Laurentian University to acquire Huntington's gerontology program
Huntington to continue as an independent university and own and operate its buildings on Laurentian's campus
Laurentian University and Huntington University have negotiated terms following the severance of their federated relationship last week. As part of the agreement, Laurentian has acquired a program developed at Huntington.
Huntington's gerontology program will be delivered online within Laurentian's Faculty of Arts starting in the fall.
A spokesperson for Laurentian, Isabelle Bourgeault-Tassé, says it is exclusively a transfer of course materials. Existing students will remain in the program and new students can enrol.
In a news release, Laurentian says no programs and courses at Huntington will be accepted as credits for a Laurentian degree after this term, and says all students currently enrolled at Huntington will be offered a path to graduate through programs and courses at Laurentian.
The chair of the gerontology department at Huntington, Krishnan Venkataraman, says he's still processing the news.
"I don't know more than anything that's stated. So at the moment, the only communication is that the program has been transferred over. I haven't received official communication from Huntington University regarding this, so I don't know my own status or the status of my colleagues in the department," he says.

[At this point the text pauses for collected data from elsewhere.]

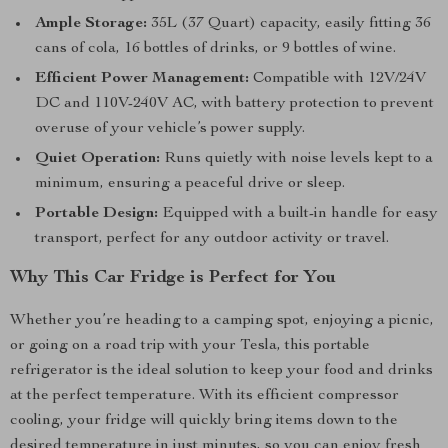
Ample Storage:
35L (37 Quart) capacity, easily fitting 36
cans of cola, 16 bottles of drinks, or 9 bottles of wine.
Efficient Power Management:
Compatible with 12V/24V
DC and 110V-240V AC, with battery protection to prevent
overuse of your vehicle’s power supply.
Quiet Operation:
Runs quietly with noise levels kept to a
minimum, ensuring a peaceful drive or sleep.
Portable Design:
Equipped with a built-in handle for easy
transport, perfect for any outdoor activity or travel.
Why This Car Fridge is Perfect for You
Whether you’re heading to a camping spot, enjoying a picnic,
or going on a road trip with your Tesla, this portable
refrigerator is the ideal solution to keep your food and drinks
at the perfect temperature. With its efficient compressor
cooling, your fridge will quickly bring items down to the
desired temperature in just minutes, so you can enjoy fresh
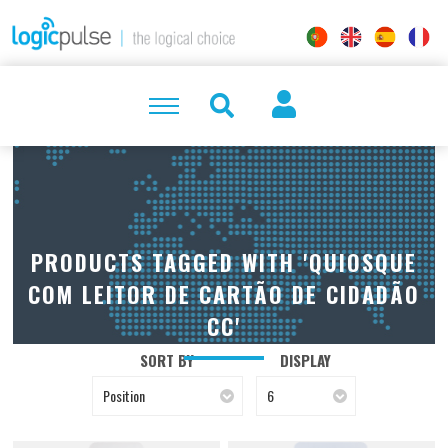
PRODUCTS TAGGED WITH 'QUIOSQUE
COM LEITOR DE CARTÃO DE CIDADÃO
CC'
SORT BY
DISPLAY
Position
6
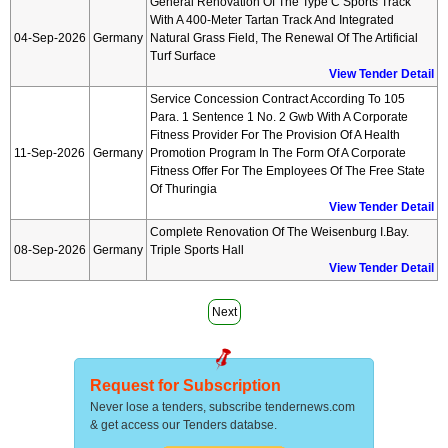
General Renovation Of The Type C Sports Track
With A 400-Meter Tartan Track And Integrated
04-Sep-2026
Germany
Natural Grass Field, The Renewal Of The Artificial
Turf Surface
View Tender Detail
Service Concession Contract According To 105
Para. 1 Sentence 1 No. 2 Gwb With A Corporate
Fitness Provider For The Provision Of A Health
11-Sep-2026
Germany
Promotion Program In The Form Of A Corporate
Fitness Offer For The Employees Of The Free State
Of Thuringia
View Tender Detail
Complete Renovation Of The Weisenburg I.bay.
08-Sep-2026
Germany
Triple Sports Hall
View Tender Detail
Next
Request for Subscription
Never lose a tenders, subscribe tendernews.com
& get access our Tenders databse.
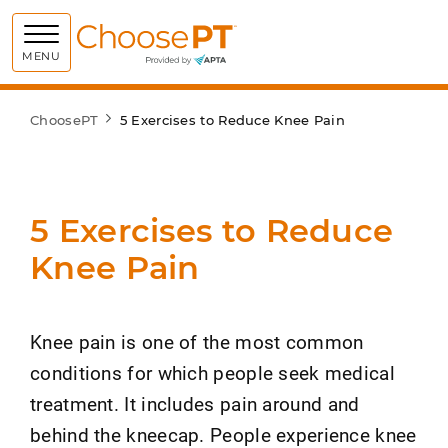
Choose PT
MENU
ChoosePT
5 Exercises to Reduce Knee Pain
5 Exercises to Reduce
Knee Pain
Knee pain is one of the most common
conditions for which people seek medical
treatment. It includes pain around and
behind the kneecap. People experience knee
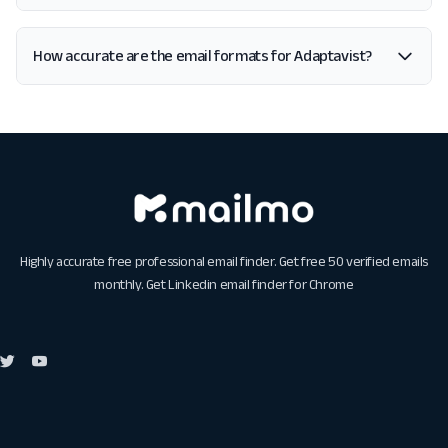
How accurate are the email formats for Adaptavist?
Highly accurate free professional email finder. Get free 50 verified emails
monthly. Get
Linkedin email finder for Chrome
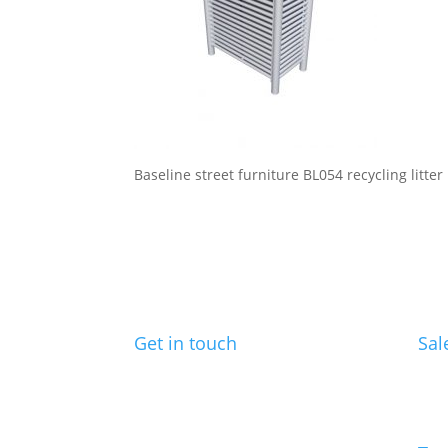
Baseline street furniture BL054 recycling litter
Get in touch
Sal
Benchmark Design Limited
ed@
Spike Design
133 Cumberland Rd
Bristol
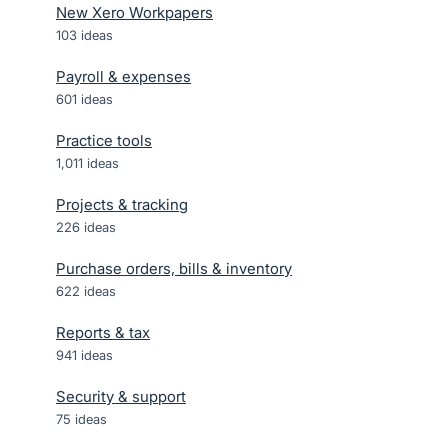
New Xero Workpapers
103
ideas
Payroll & expenses
601
ideas
Practice tools
1,011
ideas
Projects & tracking
226
ideas
Purchase orders, bills & inventory
622
ideas
Reports & tax
941
ideas
Security & support
75
ideas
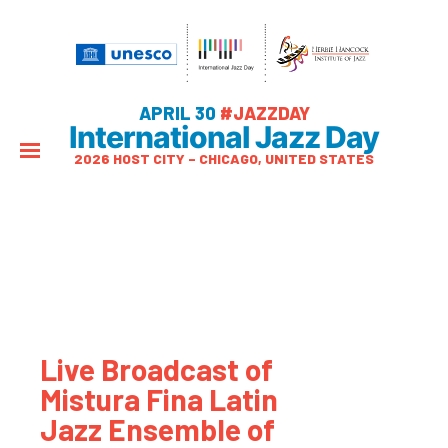
APRIL 30
#JAZZDAY
International Jazz Day
2026 HOST CITY – CHICAGO, UNITED STATES
Live Broadcast of
Mistura Fina Latin
Jazz Ensemble of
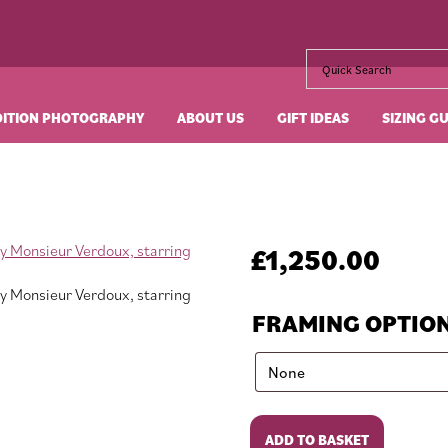
DITION PHOTOGRAPHY
ABOUT US
GIFT IDEAS
SIZING G
£
1,250.00
FRAMING OPTIO
Monsieur
ADD TO BASKET
Verdoux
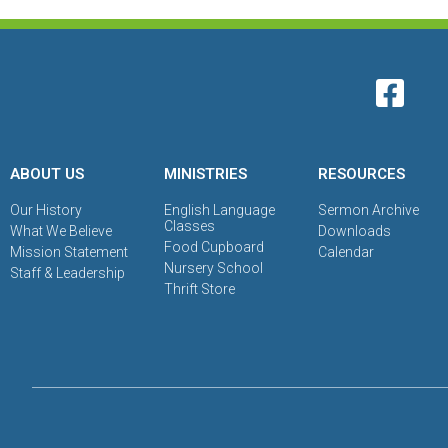
ABOUT US
MINISTRIES
RESOURCES
Our History
English Language
Sermon Archive
Classes
What We Believe
Downloads
Food Cupboard
Mission Statement
Calendar
Nursery School
Staff & Leadership
Thrift Store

"In a sense, it will come as a welcome relief for many students because they will not be switched over to any other program. I think it will be good in that sense."
Venkataraman says enrolment in the online gerontology course has been robust, and applicants come from across the province, as well as Canada. The course sees roughly 1,000 registrations each year.
For Laurentian to take over the program is a "financially prudent decision," Venkataraman says, adding that's because it is already prepared and ready to go.
"So it can be administered with relatively minimal effort. And the return on investment is pretty good."
Venkataraman notes that creating the online course has been "a double-edged sword, right from the beginning."
"There wasn't an online program even two years ago. We did this because we were facing what appeared to be an enrolment challenge, maybe six or seven years ago," he said.
It is hardto think of them as going away andbeing run by somebody else- Krishnan Venkataraman, Huntington University gerontology department chair
"We knew we would connect with the students that were interested in this program [by creating an online course]. But we were always aware of the fact that there was the potential for this program to move, with or without us."
Venkataraman says he and his colleagues are attached to the courses they've created.
"[The courses] are, in a sense, my babies, right? And maybe it's very cliche, very cheesy. Have we been compensated? For sure. But it is hard to think of them as going away and being run by somebody else."
He says he wishes the provincial government would step in and provide funding to support the university's programs, "so we didn't have to make these kinds of negotiations. That's what I would have liked to have seen."